Ineichen-Fleisch weist den Verdacht der Befangenheit weit von sich: «In meiner Zeit als Seco-Direktorin habe ich ausschliesslich im Interesse der Schweiz und zum Wohl unserer Bevölkerung gehandelt.» Zudem habe sie sich immer an die Vorgaben ihrer Vorgesetzten gehalten – des Bundesrats und des Parlaments: «Integrität und Loyalität sind für mich zentral in einer solchen Funktion.»

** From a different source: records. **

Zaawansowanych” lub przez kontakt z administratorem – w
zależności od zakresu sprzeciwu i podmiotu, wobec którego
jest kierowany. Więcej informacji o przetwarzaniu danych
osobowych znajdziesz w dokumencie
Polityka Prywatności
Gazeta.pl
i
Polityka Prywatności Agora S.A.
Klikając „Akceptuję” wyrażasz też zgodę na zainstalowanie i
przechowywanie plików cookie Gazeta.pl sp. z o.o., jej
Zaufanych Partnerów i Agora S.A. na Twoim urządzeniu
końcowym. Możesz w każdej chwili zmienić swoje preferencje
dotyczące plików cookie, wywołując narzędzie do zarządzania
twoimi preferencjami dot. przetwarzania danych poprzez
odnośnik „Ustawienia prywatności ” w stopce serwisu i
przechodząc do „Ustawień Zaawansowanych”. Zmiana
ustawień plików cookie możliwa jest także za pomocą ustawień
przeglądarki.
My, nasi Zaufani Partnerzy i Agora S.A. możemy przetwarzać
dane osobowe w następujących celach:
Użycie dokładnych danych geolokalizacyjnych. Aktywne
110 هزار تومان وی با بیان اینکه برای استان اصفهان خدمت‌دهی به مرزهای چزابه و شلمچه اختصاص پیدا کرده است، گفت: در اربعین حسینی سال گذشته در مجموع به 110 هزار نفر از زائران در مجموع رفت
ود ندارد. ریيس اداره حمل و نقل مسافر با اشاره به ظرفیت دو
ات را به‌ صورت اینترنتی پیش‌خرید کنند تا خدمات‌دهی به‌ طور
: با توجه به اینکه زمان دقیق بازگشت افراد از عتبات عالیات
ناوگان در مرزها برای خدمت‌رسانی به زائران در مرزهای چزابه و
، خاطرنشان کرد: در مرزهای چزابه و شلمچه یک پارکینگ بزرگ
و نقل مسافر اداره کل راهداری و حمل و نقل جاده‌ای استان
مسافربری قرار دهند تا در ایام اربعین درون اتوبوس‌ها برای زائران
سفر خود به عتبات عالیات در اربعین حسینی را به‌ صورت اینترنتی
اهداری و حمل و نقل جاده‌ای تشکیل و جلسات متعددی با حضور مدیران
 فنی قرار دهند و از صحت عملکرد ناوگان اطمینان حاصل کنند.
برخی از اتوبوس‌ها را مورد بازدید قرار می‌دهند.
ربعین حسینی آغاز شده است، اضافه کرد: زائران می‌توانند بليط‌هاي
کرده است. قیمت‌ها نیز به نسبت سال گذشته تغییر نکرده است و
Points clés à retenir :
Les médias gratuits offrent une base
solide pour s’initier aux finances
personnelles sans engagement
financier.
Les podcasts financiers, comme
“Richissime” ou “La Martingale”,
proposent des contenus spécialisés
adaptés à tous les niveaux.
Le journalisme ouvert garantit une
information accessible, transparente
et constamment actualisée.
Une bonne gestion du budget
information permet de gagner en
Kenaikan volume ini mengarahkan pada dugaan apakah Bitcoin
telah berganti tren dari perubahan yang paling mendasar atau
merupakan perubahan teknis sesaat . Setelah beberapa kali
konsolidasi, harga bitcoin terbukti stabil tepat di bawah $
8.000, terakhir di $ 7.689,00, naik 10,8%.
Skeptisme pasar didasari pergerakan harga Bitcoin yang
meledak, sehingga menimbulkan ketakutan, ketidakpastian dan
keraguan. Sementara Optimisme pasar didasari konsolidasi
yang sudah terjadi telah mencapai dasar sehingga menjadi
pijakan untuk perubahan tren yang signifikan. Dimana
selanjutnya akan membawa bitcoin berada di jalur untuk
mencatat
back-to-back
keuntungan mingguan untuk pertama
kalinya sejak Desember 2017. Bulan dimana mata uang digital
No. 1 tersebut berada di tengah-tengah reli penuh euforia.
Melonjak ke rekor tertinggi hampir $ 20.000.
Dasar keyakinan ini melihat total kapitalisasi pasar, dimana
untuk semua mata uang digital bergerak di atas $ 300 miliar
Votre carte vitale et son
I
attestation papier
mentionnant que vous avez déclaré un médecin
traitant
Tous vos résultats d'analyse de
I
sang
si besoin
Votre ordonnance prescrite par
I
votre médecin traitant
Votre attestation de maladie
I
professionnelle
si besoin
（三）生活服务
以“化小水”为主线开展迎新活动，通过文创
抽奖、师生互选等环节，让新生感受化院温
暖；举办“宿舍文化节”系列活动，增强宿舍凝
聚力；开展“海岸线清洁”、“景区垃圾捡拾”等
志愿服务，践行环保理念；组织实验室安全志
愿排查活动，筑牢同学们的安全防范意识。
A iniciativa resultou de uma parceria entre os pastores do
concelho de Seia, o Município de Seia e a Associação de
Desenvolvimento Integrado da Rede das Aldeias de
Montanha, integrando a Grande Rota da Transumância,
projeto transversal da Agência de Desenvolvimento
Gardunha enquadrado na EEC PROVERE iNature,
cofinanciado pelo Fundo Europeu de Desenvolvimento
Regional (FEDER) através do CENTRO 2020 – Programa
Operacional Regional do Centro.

Ihr Ziel sei stets die «Stärkung des Standorts Schweiz» für kleine und grosse Unternehmen gewesen – und zwar in allen Bereichen. «Zu meinen Pflichten gehörte es auch, Massnahmen zur administrativen Entlastung von Unternehmen, insbesondere von KMU, zu entwickeln.» Darunter falle nun mal die kritische Evaluation neuer Regulierungen.

Support vom Bund

Rückendeckung erhält die ehemalige Spitzendiplomatin vom Seco. Den «Fall in Mexiko» begründet ein Sprecher damit, dass die Mitglieder der Welthandelsorganisation (WTO) dazu verpflichtet seien, neue Gesetze WTO-konform zu gestalten.

«Sollten Zweifel in Bezug auf eine WTO-konforme Implementierung bestehen, stellt die Schweiz – wie andere WTO-Mitglieder auch – Fragen zu geplanten technischen Vorschriften.» Damit solle sichergestellt werden, dass legitime öffentliche Interessen «auf möglichst handelsfreundliche Weise» gewahrt bleiben.

Was vermutlich heissen soll: Das Seco handelte nicht im Auftrag von Nestlé.

Weiter hält die Behörde fest, dass mit Ineichen-Fleisch keine Karenzfrist für die Zeit nach ihrem Abschied vereinbart worden sei. Zudem habe es an der «Integrität und Loyalität» der Staatssekretärin gegenüber ihrem Arbeitgeber niemals Zweifel gegeben.

Des Weiteren weist das Seco daraufhin, dass «im Bundesdienst gemachte Erfahrungen» und Netzwerke von Bundesbeamten «selbstverständlich» verwendet werden dürften.